**EXERCISE AIM:**
Copying nothing before it, reproduce the line that holds "- Use more descriptive" and every line after it in the data, exactly.

**EXERCISE INPUT:**
....

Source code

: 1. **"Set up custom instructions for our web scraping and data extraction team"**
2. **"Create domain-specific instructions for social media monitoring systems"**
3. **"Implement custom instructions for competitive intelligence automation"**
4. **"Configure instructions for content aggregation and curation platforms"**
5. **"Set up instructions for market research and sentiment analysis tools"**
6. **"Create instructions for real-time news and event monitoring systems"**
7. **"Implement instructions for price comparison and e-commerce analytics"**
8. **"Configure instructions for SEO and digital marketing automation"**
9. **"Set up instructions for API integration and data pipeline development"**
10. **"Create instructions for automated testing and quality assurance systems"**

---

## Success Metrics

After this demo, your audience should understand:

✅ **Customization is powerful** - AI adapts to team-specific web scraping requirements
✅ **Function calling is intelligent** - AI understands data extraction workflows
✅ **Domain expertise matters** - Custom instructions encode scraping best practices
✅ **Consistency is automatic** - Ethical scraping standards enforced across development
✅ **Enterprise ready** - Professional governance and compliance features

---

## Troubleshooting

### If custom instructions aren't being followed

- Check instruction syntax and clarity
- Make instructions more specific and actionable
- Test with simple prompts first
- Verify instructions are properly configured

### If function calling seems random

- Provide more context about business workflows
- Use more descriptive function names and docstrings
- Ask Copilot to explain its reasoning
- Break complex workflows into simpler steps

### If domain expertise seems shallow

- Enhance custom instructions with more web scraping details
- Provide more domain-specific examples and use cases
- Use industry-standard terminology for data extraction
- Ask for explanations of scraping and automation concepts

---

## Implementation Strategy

....

**TASK RESULT:**
- Use more descriptive function names and docstrings
- Ask Copilot to explain its reasoning
- Break complex workflows into simpler steps

### If domain expertise seems shallow

- Enhance custom instructions with more web scraping details
- Provide more domain-specific examples and use cases
- Use industry-standard terminology for data extraction
- Ask for explanations of scraping and automation concepts

---

## Implementation Strategy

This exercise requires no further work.